A copy is needed of each line in the records that has the word "cookies".
──────────────────────────────
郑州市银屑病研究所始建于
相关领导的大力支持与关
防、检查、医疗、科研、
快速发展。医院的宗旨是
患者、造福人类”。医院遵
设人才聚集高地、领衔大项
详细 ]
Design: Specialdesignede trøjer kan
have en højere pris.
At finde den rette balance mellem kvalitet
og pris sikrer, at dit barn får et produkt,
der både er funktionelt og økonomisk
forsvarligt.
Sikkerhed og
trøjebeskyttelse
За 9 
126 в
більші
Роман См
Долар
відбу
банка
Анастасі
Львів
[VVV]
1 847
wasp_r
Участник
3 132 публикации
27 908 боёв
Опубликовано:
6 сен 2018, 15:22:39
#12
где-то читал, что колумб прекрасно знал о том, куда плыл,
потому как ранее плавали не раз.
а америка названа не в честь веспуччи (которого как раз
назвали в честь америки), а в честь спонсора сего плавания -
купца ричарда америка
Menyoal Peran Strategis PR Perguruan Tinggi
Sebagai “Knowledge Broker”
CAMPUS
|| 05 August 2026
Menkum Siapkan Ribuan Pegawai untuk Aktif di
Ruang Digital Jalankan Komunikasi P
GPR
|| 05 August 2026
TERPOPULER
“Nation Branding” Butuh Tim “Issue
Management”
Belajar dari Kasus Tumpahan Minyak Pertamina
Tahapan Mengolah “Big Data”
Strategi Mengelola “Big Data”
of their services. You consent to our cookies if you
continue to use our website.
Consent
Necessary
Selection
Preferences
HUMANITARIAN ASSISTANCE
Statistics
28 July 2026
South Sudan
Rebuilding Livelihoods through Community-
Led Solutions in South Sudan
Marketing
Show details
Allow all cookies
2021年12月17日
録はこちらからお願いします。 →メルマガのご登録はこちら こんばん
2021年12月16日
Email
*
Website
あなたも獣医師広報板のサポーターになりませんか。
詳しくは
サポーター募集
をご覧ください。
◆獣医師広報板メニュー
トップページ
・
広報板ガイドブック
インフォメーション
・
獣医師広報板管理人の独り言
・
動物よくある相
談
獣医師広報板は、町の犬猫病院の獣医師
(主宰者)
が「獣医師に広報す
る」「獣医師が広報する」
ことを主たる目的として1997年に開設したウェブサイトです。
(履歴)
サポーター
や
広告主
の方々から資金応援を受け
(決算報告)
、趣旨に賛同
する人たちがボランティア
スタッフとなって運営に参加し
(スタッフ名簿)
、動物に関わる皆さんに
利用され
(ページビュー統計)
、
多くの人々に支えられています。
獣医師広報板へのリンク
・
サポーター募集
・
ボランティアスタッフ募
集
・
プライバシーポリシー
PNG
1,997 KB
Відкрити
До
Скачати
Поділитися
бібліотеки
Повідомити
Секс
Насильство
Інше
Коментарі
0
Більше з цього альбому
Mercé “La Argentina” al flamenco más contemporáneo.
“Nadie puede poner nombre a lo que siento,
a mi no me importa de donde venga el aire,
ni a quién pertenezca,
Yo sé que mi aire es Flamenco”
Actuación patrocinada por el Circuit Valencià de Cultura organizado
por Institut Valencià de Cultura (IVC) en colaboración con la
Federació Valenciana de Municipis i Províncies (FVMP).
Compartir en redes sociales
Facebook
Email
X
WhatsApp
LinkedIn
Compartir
──────────────────────────────
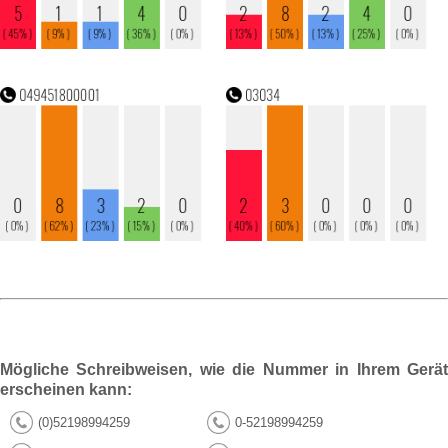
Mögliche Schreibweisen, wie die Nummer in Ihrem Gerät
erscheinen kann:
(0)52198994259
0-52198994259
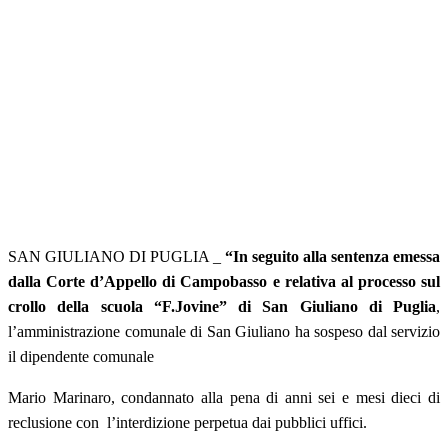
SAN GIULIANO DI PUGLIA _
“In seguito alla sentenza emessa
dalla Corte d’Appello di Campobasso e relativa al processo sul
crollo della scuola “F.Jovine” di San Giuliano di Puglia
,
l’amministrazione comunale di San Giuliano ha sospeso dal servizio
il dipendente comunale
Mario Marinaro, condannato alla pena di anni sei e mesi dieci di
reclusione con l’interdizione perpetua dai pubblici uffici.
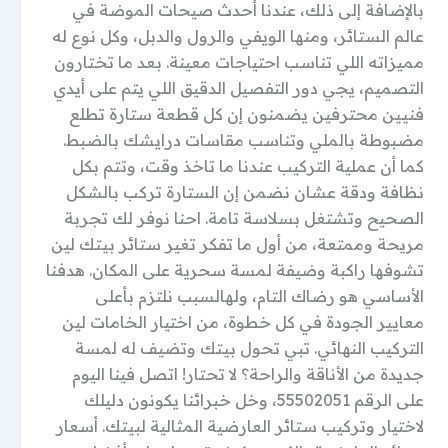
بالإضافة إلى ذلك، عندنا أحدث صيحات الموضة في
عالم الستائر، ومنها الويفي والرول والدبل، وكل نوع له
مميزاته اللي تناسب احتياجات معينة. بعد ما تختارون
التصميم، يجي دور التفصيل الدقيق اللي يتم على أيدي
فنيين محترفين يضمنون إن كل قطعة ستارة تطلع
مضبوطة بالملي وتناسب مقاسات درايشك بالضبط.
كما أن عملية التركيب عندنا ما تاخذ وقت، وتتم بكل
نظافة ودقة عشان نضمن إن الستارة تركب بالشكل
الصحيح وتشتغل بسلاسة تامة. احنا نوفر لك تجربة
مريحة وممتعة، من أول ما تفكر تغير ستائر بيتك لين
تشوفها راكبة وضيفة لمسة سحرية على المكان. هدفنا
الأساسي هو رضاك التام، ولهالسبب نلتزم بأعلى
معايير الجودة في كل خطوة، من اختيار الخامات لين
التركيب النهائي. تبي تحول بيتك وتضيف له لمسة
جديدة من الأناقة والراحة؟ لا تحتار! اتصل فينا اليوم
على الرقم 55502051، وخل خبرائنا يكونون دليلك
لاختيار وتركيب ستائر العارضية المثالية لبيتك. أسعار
──────────────────────────────
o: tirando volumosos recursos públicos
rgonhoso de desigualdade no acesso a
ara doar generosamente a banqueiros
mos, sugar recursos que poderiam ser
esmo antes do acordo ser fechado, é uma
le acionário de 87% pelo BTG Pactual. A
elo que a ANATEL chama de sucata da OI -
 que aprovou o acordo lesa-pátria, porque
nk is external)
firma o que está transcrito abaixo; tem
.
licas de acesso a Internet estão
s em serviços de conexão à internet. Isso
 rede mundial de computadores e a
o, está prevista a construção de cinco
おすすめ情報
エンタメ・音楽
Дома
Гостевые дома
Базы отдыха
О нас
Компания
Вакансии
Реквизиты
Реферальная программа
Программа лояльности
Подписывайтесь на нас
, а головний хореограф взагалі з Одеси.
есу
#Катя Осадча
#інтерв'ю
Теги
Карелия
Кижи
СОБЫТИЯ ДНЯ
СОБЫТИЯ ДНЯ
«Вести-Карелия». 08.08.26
──────────────────────────────
Answer for this exercise:
of their services. You consent to our cookies if you
Allow all cookies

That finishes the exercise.